NewSunSEO commented 1 year ago

I am new to Linux & I know this is outside supporting your software, but quickly, does this look to you like I lost both pools & likely need to recreate them? I know I'll lose the existing plots if I do that...

NOT-MOVING-PLOTS-05

NewSunSEO commented 1 year ago

I just deleted the pools & recreated them new. I created 3 new plots. I think you're right, they are copying, but the process is going really slowly... If you have any ideas what could be causing this, please let me know....

Thank you for your help,

NewSunSEO commented 1 year ago

The plots were moving really slowly, but then the CLI disconnected from being inactive for 5 minutes & the copying process stopped when it disconnected...

NOT-MOVING-PLOTS-06

NewSunSEO commented 1 year ago

I deleted all the previous plots I had & started over. The disks were empty, they were definitely not full....

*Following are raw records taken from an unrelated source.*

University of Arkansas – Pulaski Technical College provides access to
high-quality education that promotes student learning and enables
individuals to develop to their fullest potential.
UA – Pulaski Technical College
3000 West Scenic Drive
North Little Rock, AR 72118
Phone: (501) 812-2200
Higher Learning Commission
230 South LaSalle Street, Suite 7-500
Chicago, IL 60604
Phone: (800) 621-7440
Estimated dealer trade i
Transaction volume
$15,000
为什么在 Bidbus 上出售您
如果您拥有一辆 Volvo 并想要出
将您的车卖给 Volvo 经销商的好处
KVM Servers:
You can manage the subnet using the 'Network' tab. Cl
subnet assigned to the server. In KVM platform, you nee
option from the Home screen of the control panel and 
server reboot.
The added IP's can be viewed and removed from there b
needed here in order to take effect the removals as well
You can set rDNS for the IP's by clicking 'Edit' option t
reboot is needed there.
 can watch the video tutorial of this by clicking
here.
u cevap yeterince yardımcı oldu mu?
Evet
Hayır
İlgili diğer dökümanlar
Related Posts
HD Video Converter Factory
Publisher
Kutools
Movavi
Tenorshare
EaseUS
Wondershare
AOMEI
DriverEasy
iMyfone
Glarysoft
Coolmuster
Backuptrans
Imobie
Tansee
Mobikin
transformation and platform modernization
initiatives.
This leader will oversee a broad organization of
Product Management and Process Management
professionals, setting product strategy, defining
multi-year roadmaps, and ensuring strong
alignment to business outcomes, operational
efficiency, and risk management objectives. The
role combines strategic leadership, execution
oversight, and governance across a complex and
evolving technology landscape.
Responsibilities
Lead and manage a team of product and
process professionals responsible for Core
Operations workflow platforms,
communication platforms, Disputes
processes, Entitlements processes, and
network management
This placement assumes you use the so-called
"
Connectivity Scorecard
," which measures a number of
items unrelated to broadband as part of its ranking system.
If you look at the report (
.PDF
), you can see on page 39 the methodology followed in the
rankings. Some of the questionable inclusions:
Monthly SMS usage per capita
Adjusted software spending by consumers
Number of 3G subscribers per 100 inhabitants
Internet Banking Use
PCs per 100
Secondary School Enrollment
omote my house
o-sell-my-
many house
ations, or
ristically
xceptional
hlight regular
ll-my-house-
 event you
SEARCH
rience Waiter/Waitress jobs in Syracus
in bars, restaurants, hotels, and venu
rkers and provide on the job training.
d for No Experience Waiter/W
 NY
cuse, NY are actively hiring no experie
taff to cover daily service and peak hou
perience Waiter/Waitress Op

madMAx43v3r commented 1 year ago

I have no idea about TrueNAS sorry, try to ask for help on my discord https://discord.gg/BswFhNkMzY

NewSunSEO commented 1 year ago

Hello madMAx43v3r, I've made some progress & have around 170TiB farming so far, but still having an issue. I changed the Intel P3700 NVME drive, from being a share in TrueNAS, to being directly pass-through to the plotter VM. I am getting 2.5 minute plot creations now, but they are not copying from -t to -d. Both -t & -d are writable. I can create plots directly to both the -t or -d directories. But at this point, the plots just stay in -t and they do not move to -d. This is what I am using, testing creating 3 plots at a time right now:

./cuda_plot_k32 -n 3 -C 8 -S 4 -t /mnt/plots/ -d /mnt/pool1/ -c xxx -d xxx

I can't find anything else so far to help with this.

Thank you,

NewSunSEO commented 1 year ago

ls -l /mnt/plots total 224319804 -rw-rw-r-- 1 chia chia 76594369368 May 31 08:28 plot-k32-c8-2023-05-31-08-22-f7c6751af4f53a20f4400ea5e998b5eaf14203e95ba1a0222b9ef4c67d430606.plot -rw-rw-r-- 1 chia chia 76585876024 May 31 08:31 plot-k32-c8-2023-05-31-08-28-48870c7d3c49e4396b5101a7c899c440aba8cd8fb1b4143427a1cf419d59dbf9.plot -rw-rw-r-- 1 chia chia 76523226576 May 31 08:34 plot-k32-c8-2023-05-31-08-30-0a67fc25946775c815196b345c274f16098f0224a70b0030a60ec95ba4596194.plot

NewSunSEO commented 1 year ago

-rw-rw-r-- 1 chia chia 76594369368 May 31 08:28 plot-k32-c8-2023-05-31-08-22-f7c6751af4f53a20f4400ea5e998b5eaf14203e95ba1a0222b9ef4c67d430606.plot -rw-rw-r-- 1 chia chia 76585876024 May 31 08:31 plot-k32-c8-2023-05-31-08-28-48870c7d3c49e4396b5101a7c899c440aba8cd8fb1b4143427a1cf419d59dbf9.plot -rw-rw-r-- 1 chia chia 76523226576 May 31 08:34 plot-k32-c8-2023-05-31-08-30-0a67fc25946775c815196b345c274f16098f0224a70b0030a60ec95ba4596194.plot

NewSunSEO commented 1 year ago

That was the -t directory /mnt/plots. The -d directory has the same permissions set.

NewSunSEO commented 1 year ago

I formatted the NVME like this: sudo mkfs.ext4 /dev/nvme0n1. Maybe it needs to be a different format?